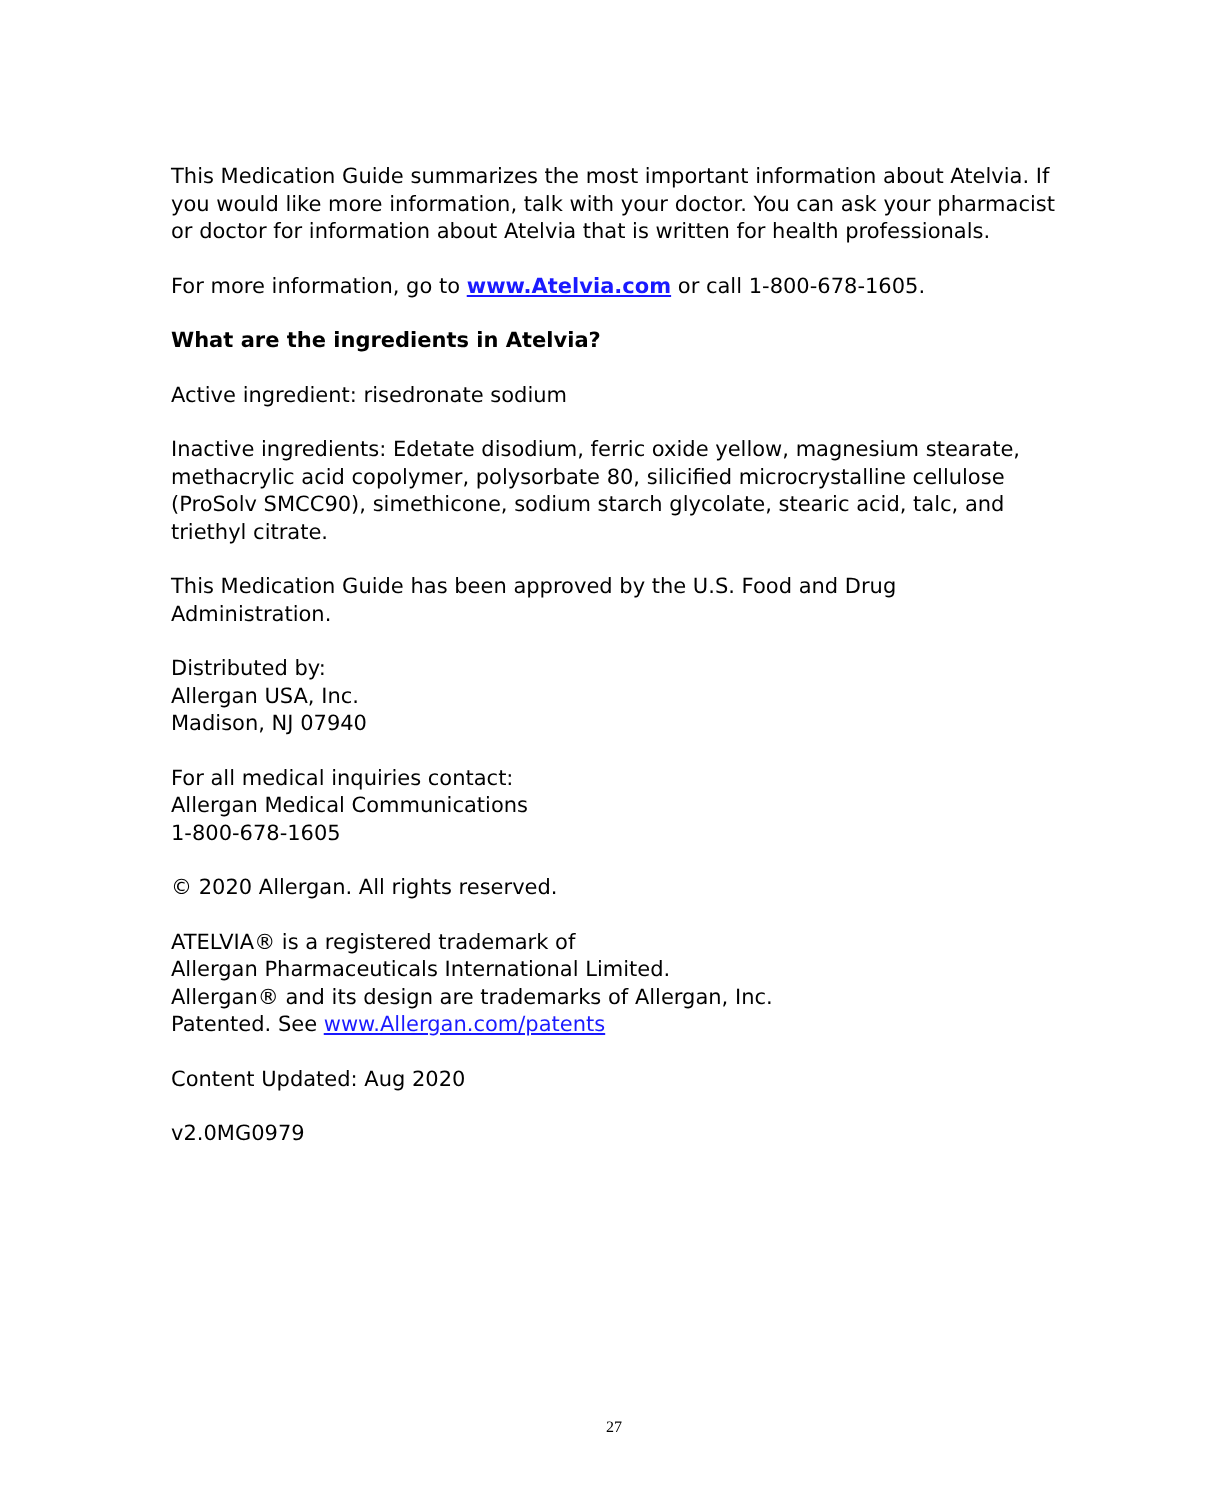This Medication Guide summarizes the most important information about Atelvia. If you would like more information, talk with your doctor. You can ask your pharmacist or doctor for information about Atelvia that is written for health professionals.
For more information, go to www.Atelvia.com or call 1-800-678-1605.
What are the ingredients in Atelvia?
Active ingredient: risedronate sodium
Inactive ingredients: Edetate disodium, ferric oxide yellow, magnesium stearate, methacrylic acid copolymer, polysorbate 80, silicified microcrystalline cellulose (ProSolv SMCC90), simethicone, sodium starch glycolate, stearic acid, talc, and triethyl citrate.
This Medication Guide has been approved by the U.S. Food and Drug Administration.
Distributed by:
Allergan USA, Inc.
Madison, NJ 07940
For all medical inquiries contact:
Allergan Medical Communications
1-800-678-1605
© 2020 Allergan. All rights reserved.
ATELVIA® is a registered trademark of
Allergan Pharmaceuticals International Limited.
Allergan® and its design are trademarks of Allergan, Inc.
Patented. See www.Allergan.com/patents
Content Updated: Aug 2020
v2.0MG0979
27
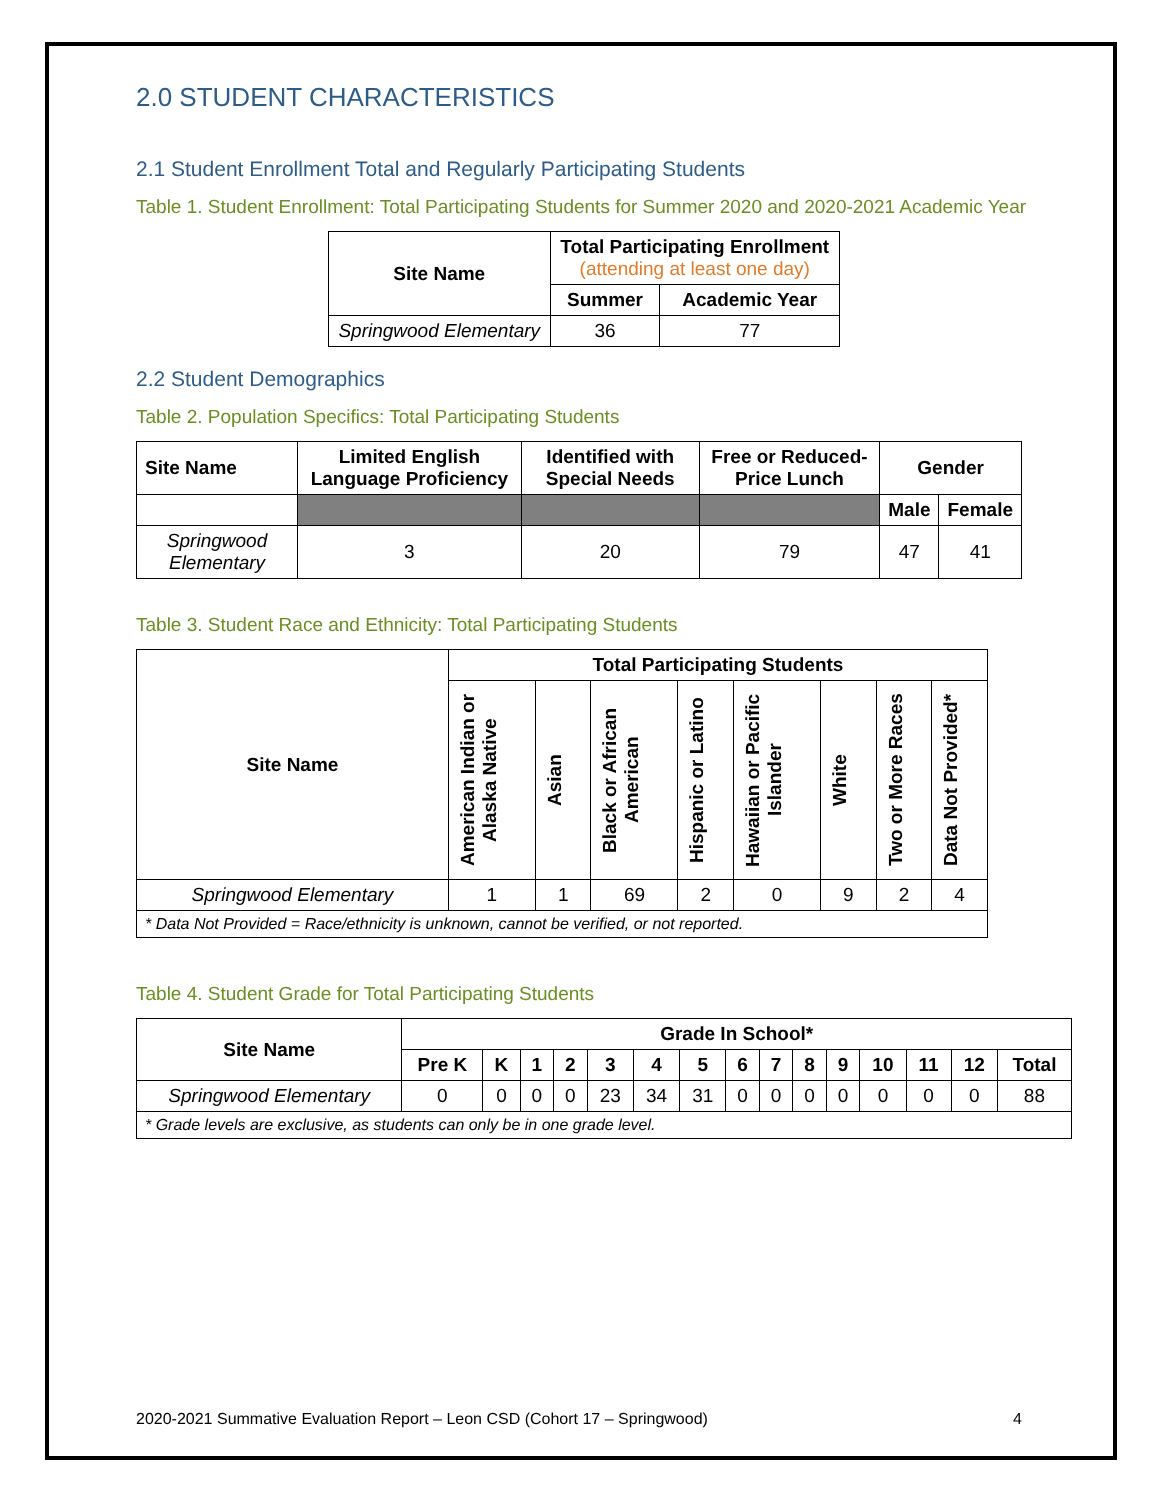2.0 STUDENT CHARACTERISTICS
2.1 Student Enrollment Total and Regularly Participating Students
Table 1. Student Enrollment: Total Participating Students for Summer 2020 and 2020-2021 Academic Year
| Site Name | Total Participating Enrollment (attending at least one day) | |
| --- | --- | --- |
| | Summer | Academic Year |
| Springwood Elementary | 36 | 77 |
2.2 Student Demographics
Table 2. Population Specifics: Total Participating Students
| Site Name | Limited English Language Proficiency | Identified with Special Needs | Free or Reduced-Price Lunch | Gender | |
| --- | --- | --- | --- | --- | --- |
| | | | | Male | Female |
| Springwood Elementary | 3 | 20 | 79 | 47 | 41 |
Table 3. Student Race and Ethnicity: Total Participating Students
| Site Name | Total Participating Students | | | | | | | |
| --- | --- | --- | --- | --- | --- | --- | --- | --- |
| | American Indian or Alaska Native | Asian | Black or African American | Hispanic or Latino | Hawaiian or Pacific Islander | White | Two or More Races | Data Not Provided* |
| Springwood Elementary | 1 | 1 | 69 | 2 | 0 | 9 | 2 | 4 |
| * Data Not Provided = Race/ethnicity is unknown, cannot be verified, or not reported. | | | | | | | | |
Table 4. Student Grade for Total Participating Students
| Site Name | Grade In School* | | | | | | | | | | | | | | |
| --- | --- | --- | --- | --- | --- | --- | --- | --- | --- | --- | --- | --- | --- | --- | --- |
| | Pre K | K | 1 | 2 | 3 | 4 | 5 | 6 | 7 | 8 | 9 | 10 | 11 | 12 | Total |
| Springwood Elementary | 0 | 0 | 0 | 0 | 23 | 34 | 31 | 0 | 0 | 0 | 0 | 0 | 0 | 0 | 88 |
| * Grade levels are exclusive, as students can only be in one grade level. | | | | | | | | | | | | | | | |
2020-2021 Summative Evaluation Report – Leon CSD (Cohort 17 – Springwood) 4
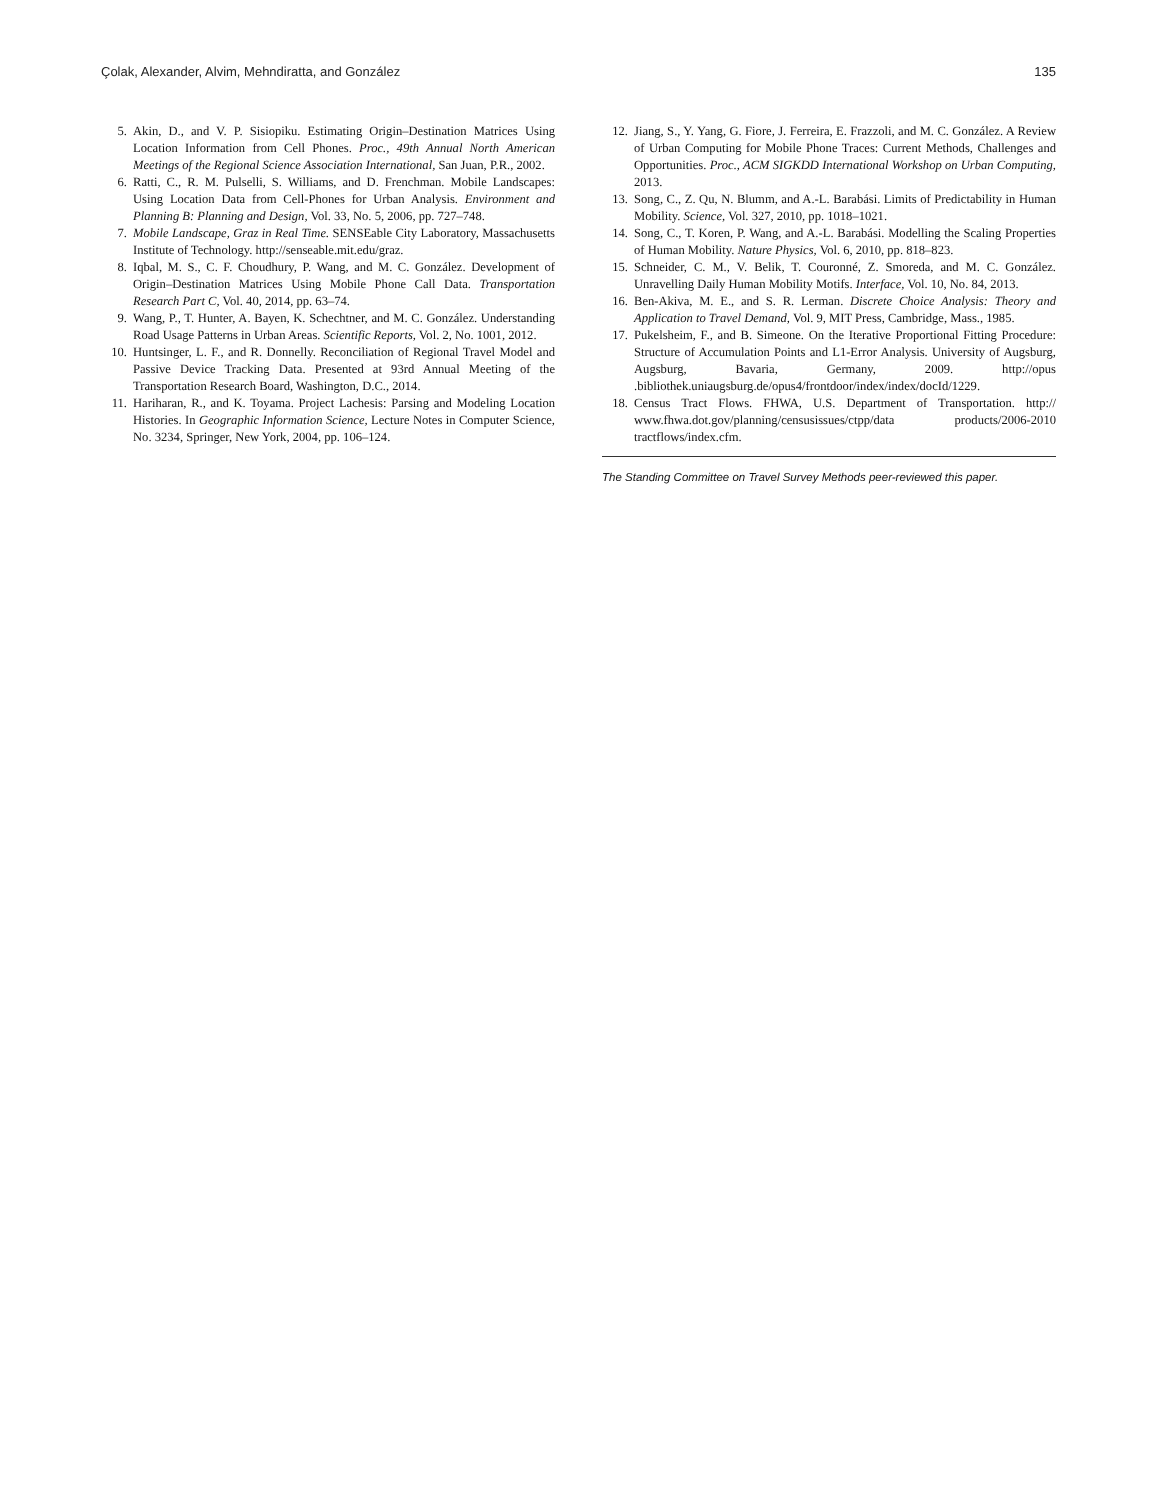Çolak, Alexander, Alvim, Mehndiratta, and González 135
5. Akin, D., and V. P. Sisiopiku. Estimating Origin–Destination Matrices Using Location Information from Cell Phones. Proc., 49th Annual North American Meetings of the Regional Science Association International, San Juan, P.R., 2002.
6. Ratti, C., R. M. Pulselli, S. Williams, and D. Frenchman. Mobile Landscapes: Using Location Data from Cell-Phones for Urban Analysis. Environment and Planning B: Planning and Design, Vol. 33, No. 5, 2006, pp. 727–748.
7. Mobile Landscape, Graz in Real Time. SENSEable City Laboratory, Massachusetts Institute of Technology. http://senseable.mit.edu/graz.
8. Iqbal, M. S., C. F. Choudhury, P. Wang, and M. C. González. Development of Origin–Destination Matrices Using Mobile Phone Call Data. Transportation Research Part C, Vol. 40, 2014, pp. 63–74.
9. Wang, P., T. Hunter, A. Bayen, K. Schechtner, and M. C. González. Understanding Road Usage Patterns in Urban Areas. Scientific Reports, Vol. 2, No. 1001, 2012.
10. Huntsinger, L. F., and R. Donnelly. Reconciliation of Regional Travel Model and Passive Device Tracking Data. Presented at 93rd Annual Meeting of the Transportation Research Board, Washington, D.C., 2014.
11. Hariharan, R., and K. Toyama. Project Lachesis: Parsing and Modeling Location Histories. In Geographic Information Science, Lecture Notes in Computer Science, No. 3234, Springer, New York, 2004, pp. 106–124.
12. Jiang, S., Y. Yang, G. Fiore, J. Ferreira, E. Frazzoli, and M. C. González. A Review of Urban Computing for Mobile Phone Traces: Current Methods, Challenges and Opportunities. Proc., ACM SIGKDD International Workshop on Urban Computing, 2013.
13. Song, C., Z. Qu, N. Blumm, and A.-L. Barabási. Limits of Predictability in Human Mobility. Science, Vol. 327, 2010, pp. 1018–1021.
14. Song, C., T. Koren, P. Wang, and A.-L. Barabási. Modelling the Scaling Properties of Human Mobility. Nature Physics, Vol. 6, 2010, pp. 818–823.
15. Schneider, C. M., V. Belik, T. Couronné, Z. Smoreda, and M. C. González. Unravelling Daily Human Mobility Motifs. Interface, Vol. 10, No. 84, 2013.
16. Ben-Akiva, M. E., and S. R. Lerman. Discrete Choice Analysis: Theory and Application to Travel Demand, Vol. 9, MIT Press, Cambridge, Mass., 1985.
17. Pukelsheim, F., and B. Simeone. On the Iterative Proportional Fitting Procedure: Structure of Accumulation Points and L1-Error Analysis. University of Augsburg, Augsburg, Bavaria, Germany, 2009. http://opus .bibliothek.uniaugsburg.de/opus4/frontdoor/index/index/docId/1229.
18. Census Tract Flows. FHWA, U.S. Department of Transportation. http:// www.fhwa.dot.gov/planning/censusissues/ctpp/data products/2006-2010 tractflows/index.cfm.
The Standing Committee on Travel Survey Methods peer-reviewed this paper.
○ ○ ○ ○ ○ ○ ○
Task description: In the listing, how many lines hold "Summer"? Answer with a bare number.

Answer to this problem: 2